Keeping Your 4WD Fit

Do you know where aerobics came from and why it became so popular? It started because of some experiments carried out by Dr Kenneth Cooper for the US Air Force in the mid-1960s.

These experiments gave all of us the answer to an age-old question: "How much exercise is enough?"

Cooper was studying pilot fitness at the time and he was the first person to ever work out (in a scientific sense) how much exercise anyone needed to do to stay fit. Then he went on to grade many common exercises and assign them points.

He worked out this if you got 30 points of exercise a week - in any combination of walking, swimming, cycling and so forth - the end result would be that you’d be fit.

This started me thinking about a similar question that often comes up from my customers: "How much 4WD maintenance is enough?"

5 Key Components To Watch

The essence of preventative 4WD maintenance is pretty straightforward: repair things before they fail. Especially critical things where a component failure can leave you stranded miles from nowhere or facing ruinous repair bills.

But the question is: how do you know when something is likely to fail? Especially when it’s not a regular service component?

Start with a thorought visual inspection or a road test by an experienced mechanic can detect faults. Another way is to make use of the experiences of experts. We’ve been repairing 4WD’s for over 25yrs now. So we’re able to anticipate when particular components are likely to cause problems pretty accurately.

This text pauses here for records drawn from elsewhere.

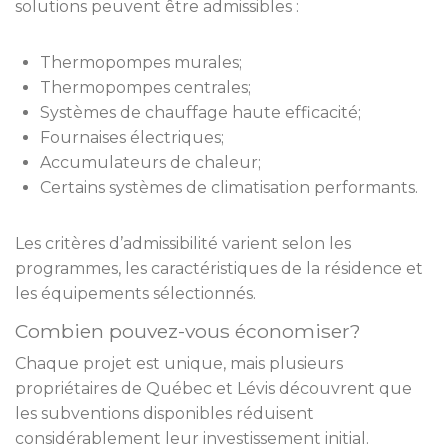
solutions peuvent être admissibles :
Thermopompes murales;
Thermopompes centrales;
Systèmes de chauffage haute efficacité;
Fournaises électriques;
Accumulateurs de chaleur;
Certains systèmes de climatisation performants.
Les critères d’admissibilité varient selon les
programmes, les caractéristiques de la résidence et
les équipements sélectionnés.
Combien pouvez-vous économiser?
Chaque projet est unique, mais plusieurs
propriétaires de Québec et Lévis découvrent que
les subventions disponibles réduisent
considérablement leur investissement initial.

The list below isn’t comprehensive, but here are some tips we’ve found about five vital, infrequently looked-at components that I’d like to pass on (and please bear in mind that I’m quoting average time frames. Depending on what you do with your own 4WD, this could go up or down a bit)

Catch Things Early

  • Timing Belts
    Timing belts should normally be changed at 100,000 kms, but if they’ve been contaminated with heavy dirt or oil they can fail earlier - usually with a lot of damage and repair bills running into several thousand dollars. I’d suggest you change them on time or sooner if you suspect contamination.
  • Starter/Alternator
    By about 100,000 kms when these items are taken apart they usually exhibit a fair amount of wear and are not easily repaired by the side of the road - and you certainly won’t be going very far without them! Again, I suggest you have them regulary checked and tested or replaced if contaminated by oil, mud or sand. 
  • Rear Wheel Bearings
    Fully floating axles (the ones with the big hub in the centre) should be repacked at the same time as the fronts, 40,000 kms. You should have them regulary checked for play, noise or contamination. They can also leak diff oil onto the brakes if the seal fails.
  • Winches
    Winches are exposed to all the mud, dust, dirt and water that we throw at them but are used very rarely (unless, of course, you’re an exceptional daredevil or you drive in tremendously rugged terrain!). Because of this an annual strip, clean and lubrication is usually enough to keep them humming.
  • Diesel Fuel Injectors & Filters
    These are certainly not serviceable by the side of the road! You should get them checked and cleaned every 90,000 to 100,000 kms. As fuel is the heart of a diesel engine, drain the water seperator regulary and replace them every 30,000 to 40,000km.